When they had finished breakfast, Jesus said to Simon Peter, “Simon son of John, do you love me more than these?”  He said to him, “Yes, Lord; you know that I love you.”  He said to him, “Feed my lambs.”  A second time he said to him, “Simon, son of John, do you love me?”  He said to him, “Yes, Lord; you know that I love you.”  He said to him, “Tend my sheep.”  He said to him the third time, “Simon, son of John, do you love me?”  Peter was grieved because he said to him a third time, “Do you love me?”  And he said to him, “Lord, you know everything; you know that I love you.”  Jesus said to him, “Feed my sheep.” — John 21:15-17

Before anyone asks, this isn’t going to be a treatment of the issue of agape and filio in this selection.  While I find that both stimulating and moving, it’s not why I’m here today.  That said…

For some reason this passage came into my head several days ago and I’ve been mulling it over ever since.  I’ve always felt a particular attachment to Peter due to the dual reasons of our shared name and personality.  And perhaps because we both continually find new ways to screw up and are gently dusted off by our Lord and set on a straight path again.

It is with that in mind that I look at this not as a proof-text but as something even greater than the simple words on the page.  To me this is not just a conversation between two men, or even between a man and God – it is a question asked to each and every one of us and a way of framing every decision we make in our lives from here on out.  Do you love me more than these?

Several days ago my best friend’s father passed away.  This got me thinking about the judgment each person faces after death.  Now, as far as I know, the Church has no official teaching about how exactly this judgment will go, but I get the feeling this question will have something to do with it – Do you love me more than these?  Imagine having that question posed to you by Jesus Himself, seeing the nail marks in His hands and then saying, “yes Lord, I do.”  I wonder … could I say that?  Could I say it now, will I be able to say it then?

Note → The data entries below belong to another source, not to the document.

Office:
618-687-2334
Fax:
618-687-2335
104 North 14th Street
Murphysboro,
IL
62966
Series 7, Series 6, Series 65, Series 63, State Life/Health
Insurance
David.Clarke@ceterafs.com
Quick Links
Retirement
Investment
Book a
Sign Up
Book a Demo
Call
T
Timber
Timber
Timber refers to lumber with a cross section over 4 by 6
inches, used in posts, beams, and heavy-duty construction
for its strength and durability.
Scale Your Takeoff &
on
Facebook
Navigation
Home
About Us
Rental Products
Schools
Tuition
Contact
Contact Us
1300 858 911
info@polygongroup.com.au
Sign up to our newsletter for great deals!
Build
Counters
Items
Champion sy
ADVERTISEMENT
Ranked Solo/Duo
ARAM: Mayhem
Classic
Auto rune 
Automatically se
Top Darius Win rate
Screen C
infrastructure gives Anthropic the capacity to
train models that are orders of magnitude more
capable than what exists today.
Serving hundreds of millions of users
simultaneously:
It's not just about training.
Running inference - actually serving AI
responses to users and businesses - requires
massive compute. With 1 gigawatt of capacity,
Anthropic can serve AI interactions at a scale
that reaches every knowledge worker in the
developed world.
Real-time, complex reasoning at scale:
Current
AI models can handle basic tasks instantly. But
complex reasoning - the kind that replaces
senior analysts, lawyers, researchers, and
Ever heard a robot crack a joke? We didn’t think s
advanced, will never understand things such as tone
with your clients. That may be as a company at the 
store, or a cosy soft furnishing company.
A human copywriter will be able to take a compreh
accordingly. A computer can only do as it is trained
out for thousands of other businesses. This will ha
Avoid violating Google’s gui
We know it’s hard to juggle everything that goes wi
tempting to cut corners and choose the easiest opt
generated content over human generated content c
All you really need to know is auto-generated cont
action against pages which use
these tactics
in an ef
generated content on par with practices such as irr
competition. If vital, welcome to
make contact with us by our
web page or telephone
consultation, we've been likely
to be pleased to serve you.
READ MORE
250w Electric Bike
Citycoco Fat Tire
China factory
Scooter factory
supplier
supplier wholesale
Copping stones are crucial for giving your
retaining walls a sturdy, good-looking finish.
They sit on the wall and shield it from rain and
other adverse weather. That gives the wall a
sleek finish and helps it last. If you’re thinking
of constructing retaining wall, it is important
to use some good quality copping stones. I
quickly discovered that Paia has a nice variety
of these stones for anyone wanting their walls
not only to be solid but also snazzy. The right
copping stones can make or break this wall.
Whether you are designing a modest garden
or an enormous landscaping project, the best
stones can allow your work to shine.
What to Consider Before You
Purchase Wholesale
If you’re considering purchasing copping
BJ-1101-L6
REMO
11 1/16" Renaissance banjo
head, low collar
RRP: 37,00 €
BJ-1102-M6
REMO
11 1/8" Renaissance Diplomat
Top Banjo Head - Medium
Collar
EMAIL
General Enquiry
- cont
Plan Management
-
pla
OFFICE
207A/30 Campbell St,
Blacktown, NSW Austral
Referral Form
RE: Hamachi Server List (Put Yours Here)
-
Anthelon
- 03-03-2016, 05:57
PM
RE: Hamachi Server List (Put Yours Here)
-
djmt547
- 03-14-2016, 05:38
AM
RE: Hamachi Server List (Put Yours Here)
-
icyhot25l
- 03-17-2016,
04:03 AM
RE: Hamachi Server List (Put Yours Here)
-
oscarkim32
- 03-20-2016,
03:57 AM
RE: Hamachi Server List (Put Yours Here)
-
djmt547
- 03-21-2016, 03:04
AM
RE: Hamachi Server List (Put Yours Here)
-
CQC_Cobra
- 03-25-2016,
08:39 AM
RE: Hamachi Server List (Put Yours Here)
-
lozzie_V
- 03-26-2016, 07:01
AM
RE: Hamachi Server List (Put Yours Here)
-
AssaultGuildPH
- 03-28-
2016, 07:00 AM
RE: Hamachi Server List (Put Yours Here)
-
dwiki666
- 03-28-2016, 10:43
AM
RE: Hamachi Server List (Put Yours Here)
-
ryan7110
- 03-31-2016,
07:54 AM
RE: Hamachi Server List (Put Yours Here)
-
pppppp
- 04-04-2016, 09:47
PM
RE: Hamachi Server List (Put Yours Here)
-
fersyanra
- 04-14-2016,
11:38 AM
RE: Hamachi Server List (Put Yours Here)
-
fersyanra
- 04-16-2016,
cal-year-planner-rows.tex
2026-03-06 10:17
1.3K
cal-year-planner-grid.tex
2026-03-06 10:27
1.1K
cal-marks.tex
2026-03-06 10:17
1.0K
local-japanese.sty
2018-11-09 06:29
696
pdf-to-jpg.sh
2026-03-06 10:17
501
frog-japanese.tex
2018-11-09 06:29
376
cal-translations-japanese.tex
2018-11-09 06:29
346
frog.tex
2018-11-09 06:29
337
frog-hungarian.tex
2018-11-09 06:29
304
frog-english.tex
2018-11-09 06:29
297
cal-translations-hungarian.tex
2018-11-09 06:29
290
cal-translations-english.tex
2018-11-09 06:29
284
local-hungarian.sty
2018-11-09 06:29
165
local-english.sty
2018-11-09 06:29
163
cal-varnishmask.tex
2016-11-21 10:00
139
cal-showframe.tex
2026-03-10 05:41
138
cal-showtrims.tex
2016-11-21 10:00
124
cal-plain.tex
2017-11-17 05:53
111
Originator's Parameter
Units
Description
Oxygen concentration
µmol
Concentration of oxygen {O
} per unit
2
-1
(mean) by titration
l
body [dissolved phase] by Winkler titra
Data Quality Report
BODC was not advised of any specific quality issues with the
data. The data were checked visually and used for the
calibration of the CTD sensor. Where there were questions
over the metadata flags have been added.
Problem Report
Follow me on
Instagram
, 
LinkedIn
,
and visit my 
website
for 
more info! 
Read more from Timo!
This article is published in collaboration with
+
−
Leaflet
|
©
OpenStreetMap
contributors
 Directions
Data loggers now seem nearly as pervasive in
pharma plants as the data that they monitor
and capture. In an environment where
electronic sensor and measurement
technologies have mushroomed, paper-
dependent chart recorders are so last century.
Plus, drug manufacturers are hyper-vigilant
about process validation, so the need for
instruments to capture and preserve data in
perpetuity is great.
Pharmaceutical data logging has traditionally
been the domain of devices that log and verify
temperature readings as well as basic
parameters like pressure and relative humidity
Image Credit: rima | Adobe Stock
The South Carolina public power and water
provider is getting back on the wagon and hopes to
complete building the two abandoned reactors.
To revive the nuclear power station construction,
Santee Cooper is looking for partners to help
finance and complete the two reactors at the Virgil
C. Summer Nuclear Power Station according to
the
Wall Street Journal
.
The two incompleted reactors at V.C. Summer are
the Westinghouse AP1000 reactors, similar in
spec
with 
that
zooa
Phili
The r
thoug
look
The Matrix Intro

There is, of course, more to it than that.  One question has long vexed me – who or what are the “these” to which He refers?  Generally it’s understood Jesus is asking Peter if he loves Him more than do the other Apostles.  That is not however, at least in the English translation, the only way it can be interpreted.

Wrapped in the question is also, “do you love me more than these” – i.e. does your love for Jesus outweigh your love for everyone else, even your closest friends and family.  Does Jesus come first, and do you really love everyone else through the lens of your love for Him?  It sounds like an easy question to answer to many, but when you really get down and wrestle with it, well, do I?

The net can be cast yet wider too.  Do I love Him more than all the other gadgets, gizmos, trophies, quests, people and places in my life?  When it comes down to it, when my love for Him is placed on one side of a scale and my love for all the other people, places and things in my life on the other, which way would it tip?  When I look at the places I go, the people I see, the things I do – do they resonate with a love for Him that surpasses my love for anything else?  Do I, really, love Him more than these?

Thoughts such as these are usually greeted with a friendly reminder about keeping balance in life.  As much as I appreciate these comments, and I truly do for my life seems to have all the balance of a broken Weeble-wobble at times, it stands in stark contrast to the complete, and some would say reckless, abandon found in the examples of so many of the saints.  It is, as a friend said recently, very hard to look a spouse or a child right in the eye and know that we are called to love God even more.

The call, it seems, is impossible.  But that doesn’t make it any less real or any less necessary.  For me, for you, this is impossible, but only if we do it alone.  There are no unfunded mandates with God; all we have to do is step back, relax, and cooperate with the grace God offers us.  The only thing stopping us … is us.  So, “Do you love me more than these?”  Lord, help me to love You that much.